◆ **Activity**: Output the lines below exactly, please, from the first line until the line with "Table 6. Recommendations", counting both.

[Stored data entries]
******

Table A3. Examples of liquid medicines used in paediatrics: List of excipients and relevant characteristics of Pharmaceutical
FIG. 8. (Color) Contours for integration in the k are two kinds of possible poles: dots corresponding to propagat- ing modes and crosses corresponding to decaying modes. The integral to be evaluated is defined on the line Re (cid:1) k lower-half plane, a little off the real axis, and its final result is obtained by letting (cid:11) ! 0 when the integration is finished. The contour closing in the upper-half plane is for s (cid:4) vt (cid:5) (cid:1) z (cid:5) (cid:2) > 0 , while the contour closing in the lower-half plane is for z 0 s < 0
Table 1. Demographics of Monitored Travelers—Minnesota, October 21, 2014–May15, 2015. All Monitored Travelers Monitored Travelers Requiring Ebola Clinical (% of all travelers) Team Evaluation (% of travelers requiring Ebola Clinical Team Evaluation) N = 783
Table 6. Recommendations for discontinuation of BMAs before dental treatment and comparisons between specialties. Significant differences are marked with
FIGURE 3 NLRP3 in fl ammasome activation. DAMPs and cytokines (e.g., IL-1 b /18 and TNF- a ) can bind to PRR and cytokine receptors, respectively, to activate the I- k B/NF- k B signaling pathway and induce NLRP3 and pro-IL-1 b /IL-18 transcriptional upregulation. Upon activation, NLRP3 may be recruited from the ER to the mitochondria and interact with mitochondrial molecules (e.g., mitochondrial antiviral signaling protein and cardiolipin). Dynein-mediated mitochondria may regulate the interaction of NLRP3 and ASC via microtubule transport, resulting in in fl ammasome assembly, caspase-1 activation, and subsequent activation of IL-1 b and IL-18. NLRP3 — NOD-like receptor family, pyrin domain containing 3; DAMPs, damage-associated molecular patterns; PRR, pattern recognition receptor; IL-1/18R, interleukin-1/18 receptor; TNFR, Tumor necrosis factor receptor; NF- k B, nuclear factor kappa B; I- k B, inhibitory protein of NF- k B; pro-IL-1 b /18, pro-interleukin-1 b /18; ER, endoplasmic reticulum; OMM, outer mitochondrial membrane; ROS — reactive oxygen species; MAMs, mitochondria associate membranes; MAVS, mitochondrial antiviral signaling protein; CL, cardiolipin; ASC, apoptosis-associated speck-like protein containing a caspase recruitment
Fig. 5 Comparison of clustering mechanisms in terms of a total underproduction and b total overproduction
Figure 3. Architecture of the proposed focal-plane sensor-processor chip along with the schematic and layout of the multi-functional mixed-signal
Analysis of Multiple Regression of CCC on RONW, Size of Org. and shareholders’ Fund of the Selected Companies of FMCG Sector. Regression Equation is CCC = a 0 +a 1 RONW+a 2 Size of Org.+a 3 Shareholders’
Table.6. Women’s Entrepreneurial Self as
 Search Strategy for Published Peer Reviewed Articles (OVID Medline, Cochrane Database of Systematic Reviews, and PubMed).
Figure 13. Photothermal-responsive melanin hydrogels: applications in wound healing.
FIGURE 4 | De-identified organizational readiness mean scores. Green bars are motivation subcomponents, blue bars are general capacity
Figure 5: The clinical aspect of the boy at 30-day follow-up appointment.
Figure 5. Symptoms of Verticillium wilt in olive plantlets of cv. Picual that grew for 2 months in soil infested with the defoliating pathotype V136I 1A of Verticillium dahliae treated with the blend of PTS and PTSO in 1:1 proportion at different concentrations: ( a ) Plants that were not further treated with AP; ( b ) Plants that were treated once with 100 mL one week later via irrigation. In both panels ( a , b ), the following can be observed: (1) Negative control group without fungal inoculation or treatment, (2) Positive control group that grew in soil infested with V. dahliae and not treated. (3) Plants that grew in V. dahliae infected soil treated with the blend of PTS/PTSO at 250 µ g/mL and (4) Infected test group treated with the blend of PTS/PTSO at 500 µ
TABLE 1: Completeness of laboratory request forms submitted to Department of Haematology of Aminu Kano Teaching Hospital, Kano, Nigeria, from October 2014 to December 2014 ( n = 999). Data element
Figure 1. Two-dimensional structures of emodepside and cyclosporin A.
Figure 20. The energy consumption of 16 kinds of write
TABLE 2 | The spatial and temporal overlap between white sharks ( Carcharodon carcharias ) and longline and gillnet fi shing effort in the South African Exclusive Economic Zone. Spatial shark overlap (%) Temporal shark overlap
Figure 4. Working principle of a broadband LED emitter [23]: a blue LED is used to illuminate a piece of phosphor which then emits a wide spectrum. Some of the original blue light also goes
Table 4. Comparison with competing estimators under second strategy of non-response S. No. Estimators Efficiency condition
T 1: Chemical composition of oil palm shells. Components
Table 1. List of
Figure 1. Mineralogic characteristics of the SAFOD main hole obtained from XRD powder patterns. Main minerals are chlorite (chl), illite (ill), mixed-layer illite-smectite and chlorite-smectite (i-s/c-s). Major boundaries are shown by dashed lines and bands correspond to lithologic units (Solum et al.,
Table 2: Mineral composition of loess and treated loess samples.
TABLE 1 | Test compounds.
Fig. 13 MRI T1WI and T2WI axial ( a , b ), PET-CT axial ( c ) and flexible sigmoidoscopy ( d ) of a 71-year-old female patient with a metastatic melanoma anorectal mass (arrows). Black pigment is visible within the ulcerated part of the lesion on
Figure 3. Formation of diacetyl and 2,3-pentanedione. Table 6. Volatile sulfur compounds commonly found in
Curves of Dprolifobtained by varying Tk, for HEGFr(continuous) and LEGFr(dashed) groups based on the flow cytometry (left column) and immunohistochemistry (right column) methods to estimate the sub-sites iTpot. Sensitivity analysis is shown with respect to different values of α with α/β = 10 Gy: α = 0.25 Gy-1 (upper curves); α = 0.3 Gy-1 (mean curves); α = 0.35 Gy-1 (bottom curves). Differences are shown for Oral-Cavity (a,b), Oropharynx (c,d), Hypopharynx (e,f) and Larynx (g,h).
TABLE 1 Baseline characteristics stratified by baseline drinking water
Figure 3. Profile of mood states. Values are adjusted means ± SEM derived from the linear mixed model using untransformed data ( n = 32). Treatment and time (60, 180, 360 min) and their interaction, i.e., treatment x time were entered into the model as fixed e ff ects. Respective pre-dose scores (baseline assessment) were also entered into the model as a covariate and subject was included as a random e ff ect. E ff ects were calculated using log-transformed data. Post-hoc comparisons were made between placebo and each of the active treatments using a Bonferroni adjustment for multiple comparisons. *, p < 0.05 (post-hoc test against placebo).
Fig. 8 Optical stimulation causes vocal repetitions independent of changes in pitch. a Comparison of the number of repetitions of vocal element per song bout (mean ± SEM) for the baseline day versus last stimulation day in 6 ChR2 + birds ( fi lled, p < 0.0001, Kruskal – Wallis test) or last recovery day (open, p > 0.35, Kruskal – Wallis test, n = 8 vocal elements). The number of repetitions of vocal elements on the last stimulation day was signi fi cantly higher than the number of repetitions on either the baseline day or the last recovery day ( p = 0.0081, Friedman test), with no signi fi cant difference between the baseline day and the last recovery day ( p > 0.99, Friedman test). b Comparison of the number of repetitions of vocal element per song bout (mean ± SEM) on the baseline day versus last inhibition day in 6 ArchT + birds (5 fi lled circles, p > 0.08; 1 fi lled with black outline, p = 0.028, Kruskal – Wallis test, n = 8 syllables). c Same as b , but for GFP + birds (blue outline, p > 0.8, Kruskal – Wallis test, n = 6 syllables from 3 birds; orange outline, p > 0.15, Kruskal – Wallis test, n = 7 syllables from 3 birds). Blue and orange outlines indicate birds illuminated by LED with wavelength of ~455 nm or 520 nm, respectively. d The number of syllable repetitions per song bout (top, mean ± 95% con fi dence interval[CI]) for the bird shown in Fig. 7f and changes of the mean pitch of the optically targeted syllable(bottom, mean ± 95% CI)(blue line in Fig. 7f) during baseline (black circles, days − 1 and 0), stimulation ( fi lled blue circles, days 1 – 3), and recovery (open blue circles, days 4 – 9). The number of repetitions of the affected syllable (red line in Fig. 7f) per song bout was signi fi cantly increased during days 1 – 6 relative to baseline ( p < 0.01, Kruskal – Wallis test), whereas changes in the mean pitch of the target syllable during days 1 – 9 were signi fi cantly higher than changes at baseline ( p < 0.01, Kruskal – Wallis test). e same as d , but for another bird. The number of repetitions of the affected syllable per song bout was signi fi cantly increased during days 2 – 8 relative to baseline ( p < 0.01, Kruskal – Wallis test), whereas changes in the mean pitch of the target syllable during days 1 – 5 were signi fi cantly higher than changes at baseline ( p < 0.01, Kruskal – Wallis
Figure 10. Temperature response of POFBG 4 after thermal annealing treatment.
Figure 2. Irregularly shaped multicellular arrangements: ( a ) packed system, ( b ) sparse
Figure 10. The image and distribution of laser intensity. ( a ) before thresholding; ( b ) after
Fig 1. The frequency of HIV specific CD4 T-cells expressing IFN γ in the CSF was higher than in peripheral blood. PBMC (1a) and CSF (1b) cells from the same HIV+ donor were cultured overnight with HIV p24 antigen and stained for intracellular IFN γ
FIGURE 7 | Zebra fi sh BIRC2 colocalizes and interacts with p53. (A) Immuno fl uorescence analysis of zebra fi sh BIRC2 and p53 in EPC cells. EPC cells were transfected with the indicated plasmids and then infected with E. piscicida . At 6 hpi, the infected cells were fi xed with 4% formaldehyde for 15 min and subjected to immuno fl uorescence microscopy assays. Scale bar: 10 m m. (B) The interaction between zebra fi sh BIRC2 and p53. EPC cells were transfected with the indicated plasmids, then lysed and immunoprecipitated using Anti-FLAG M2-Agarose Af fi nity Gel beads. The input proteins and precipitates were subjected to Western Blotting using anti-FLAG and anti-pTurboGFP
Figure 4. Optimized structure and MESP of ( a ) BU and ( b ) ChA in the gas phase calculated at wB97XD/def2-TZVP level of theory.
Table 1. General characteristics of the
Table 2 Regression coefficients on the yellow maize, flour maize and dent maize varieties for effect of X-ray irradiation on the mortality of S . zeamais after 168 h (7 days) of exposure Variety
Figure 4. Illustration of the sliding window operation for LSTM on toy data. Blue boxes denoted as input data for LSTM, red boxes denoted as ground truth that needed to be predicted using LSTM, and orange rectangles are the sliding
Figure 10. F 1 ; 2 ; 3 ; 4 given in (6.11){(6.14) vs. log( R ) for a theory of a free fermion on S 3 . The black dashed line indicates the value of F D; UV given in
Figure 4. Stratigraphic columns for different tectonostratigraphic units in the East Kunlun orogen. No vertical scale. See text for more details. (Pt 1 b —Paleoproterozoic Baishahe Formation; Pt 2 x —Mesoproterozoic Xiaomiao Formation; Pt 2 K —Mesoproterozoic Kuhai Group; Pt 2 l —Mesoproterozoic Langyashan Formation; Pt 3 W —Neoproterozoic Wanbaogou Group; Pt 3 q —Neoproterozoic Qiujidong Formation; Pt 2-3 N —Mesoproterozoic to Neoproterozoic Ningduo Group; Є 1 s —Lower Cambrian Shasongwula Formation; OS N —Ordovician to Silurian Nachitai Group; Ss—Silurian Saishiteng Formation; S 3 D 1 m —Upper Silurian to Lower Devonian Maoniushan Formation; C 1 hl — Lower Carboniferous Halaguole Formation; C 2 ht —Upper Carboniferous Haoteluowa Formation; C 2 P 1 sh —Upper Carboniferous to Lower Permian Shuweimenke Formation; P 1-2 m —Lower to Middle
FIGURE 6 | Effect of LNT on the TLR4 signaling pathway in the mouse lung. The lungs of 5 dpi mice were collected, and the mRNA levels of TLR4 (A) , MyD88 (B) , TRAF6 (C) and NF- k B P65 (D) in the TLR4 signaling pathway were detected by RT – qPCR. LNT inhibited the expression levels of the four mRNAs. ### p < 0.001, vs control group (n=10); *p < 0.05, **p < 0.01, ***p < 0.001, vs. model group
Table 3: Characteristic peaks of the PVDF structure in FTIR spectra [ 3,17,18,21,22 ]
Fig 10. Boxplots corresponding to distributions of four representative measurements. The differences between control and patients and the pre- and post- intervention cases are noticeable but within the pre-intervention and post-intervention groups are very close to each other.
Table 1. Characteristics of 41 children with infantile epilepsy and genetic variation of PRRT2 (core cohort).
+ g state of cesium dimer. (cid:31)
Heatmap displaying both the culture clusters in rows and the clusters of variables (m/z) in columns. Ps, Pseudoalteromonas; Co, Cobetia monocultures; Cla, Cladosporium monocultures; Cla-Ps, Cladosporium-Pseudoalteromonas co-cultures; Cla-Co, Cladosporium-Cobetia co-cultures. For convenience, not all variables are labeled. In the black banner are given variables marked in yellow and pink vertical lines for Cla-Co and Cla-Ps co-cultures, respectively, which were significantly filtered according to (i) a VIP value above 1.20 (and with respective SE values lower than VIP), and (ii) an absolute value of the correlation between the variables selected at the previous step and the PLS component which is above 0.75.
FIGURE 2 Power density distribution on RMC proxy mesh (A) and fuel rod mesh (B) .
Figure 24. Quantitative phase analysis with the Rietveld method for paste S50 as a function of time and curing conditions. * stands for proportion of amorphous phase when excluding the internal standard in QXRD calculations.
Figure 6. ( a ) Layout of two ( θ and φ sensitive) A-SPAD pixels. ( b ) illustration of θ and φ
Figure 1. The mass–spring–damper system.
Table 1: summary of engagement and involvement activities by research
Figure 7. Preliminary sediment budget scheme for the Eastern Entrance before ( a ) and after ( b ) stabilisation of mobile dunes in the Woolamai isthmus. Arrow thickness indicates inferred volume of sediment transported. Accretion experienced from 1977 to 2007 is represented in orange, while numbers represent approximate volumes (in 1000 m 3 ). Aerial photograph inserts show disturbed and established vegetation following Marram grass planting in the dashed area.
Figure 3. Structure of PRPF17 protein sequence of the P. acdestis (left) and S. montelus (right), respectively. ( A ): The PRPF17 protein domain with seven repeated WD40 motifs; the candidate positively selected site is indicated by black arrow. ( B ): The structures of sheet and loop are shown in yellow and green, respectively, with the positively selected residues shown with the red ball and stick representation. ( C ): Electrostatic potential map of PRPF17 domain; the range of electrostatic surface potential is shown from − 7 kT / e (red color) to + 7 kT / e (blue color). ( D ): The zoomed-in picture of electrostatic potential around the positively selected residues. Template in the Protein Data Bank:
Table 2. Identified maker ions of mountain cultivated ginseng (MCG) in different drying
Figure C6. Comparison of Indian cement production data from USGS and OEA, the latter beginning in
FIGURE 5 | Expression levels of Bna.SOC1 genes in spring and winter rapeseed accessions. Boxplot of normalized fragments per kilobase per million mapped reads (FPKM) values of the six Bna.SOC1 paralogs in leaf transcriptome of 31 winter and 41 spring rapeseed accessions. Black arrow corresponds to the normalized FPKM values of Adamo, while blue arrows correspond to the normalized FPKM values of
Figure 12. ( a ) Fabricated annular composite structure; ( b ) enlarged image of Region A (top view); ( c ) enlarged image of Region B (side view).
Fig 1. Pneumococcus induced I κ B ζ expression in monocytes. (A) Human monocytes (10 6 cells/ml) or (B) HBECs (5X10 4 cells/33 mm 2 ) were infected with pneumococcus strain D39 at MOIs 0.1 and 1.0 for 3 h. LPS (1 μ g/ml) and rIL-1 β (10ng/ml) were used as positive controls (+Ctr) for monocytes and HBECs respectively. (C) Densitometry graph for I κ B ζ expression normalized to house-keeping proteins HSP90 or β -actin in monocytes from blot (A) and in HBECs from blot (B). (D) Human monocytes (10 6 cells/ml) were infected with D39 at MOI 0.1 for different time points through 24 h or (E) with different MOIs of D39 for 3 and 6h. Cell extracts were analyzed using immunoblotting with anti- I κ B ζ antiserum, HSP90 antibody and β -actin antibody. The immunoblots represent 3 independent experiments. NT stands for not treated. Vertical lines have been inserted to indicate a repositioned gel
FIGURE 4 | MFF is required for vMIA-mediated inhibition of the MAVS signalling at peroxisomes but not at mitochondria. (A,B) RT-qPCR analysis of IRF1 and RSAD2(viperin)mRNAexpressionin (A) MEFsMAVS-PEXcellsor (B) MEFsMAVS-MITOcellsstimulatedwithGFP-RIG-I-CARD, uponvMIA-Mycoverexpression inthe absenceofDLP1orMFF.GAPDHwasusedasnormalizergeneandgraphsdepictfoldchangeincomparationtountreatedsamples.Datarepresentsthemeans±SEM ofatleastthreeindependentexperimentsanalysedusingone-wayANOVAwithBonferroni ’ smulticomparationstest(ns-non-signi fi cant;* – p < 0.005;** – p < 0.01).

******

◆ **Worked solution**:
Table A3. Examples of liquid medicines used in paediatrics: List of excipients and relevant characteristics of Pharmaceutical
FIG. 8. (Color) Contours for integration in the k are two kinds of possible poles: dots corresponding to propagat- ing modes and crosses corresponding to decaying modes. The integral to be evaluated is defined on the line Re (cid:1) k lower-half plane, a little off the real axis, and its final result is obtained by letting (cid:11) ! 0 when the integration is finished. The contour closing in the upper-half plane is for s (cid:4) vt (cid:5) (cid:1) z (cid:5) (cid:2) > 0 , while the contour closing in the lower-half plane is for z 0 s < 0
Table 1. Demographics of Monitored Travelers—Minnesota, October 21, 2014–May15, 2015. All Monitored Travelers Monitored Travelers Requiring Ebola Clinical (% of all travelers) Team Evaluation (% of travelers requiring Ebola Clinical Team Evaluation) N = 783
Table 6. Recommendations for discontinuation of BMAs before dental treatment and comparisons between specialties. Significant differences are marked with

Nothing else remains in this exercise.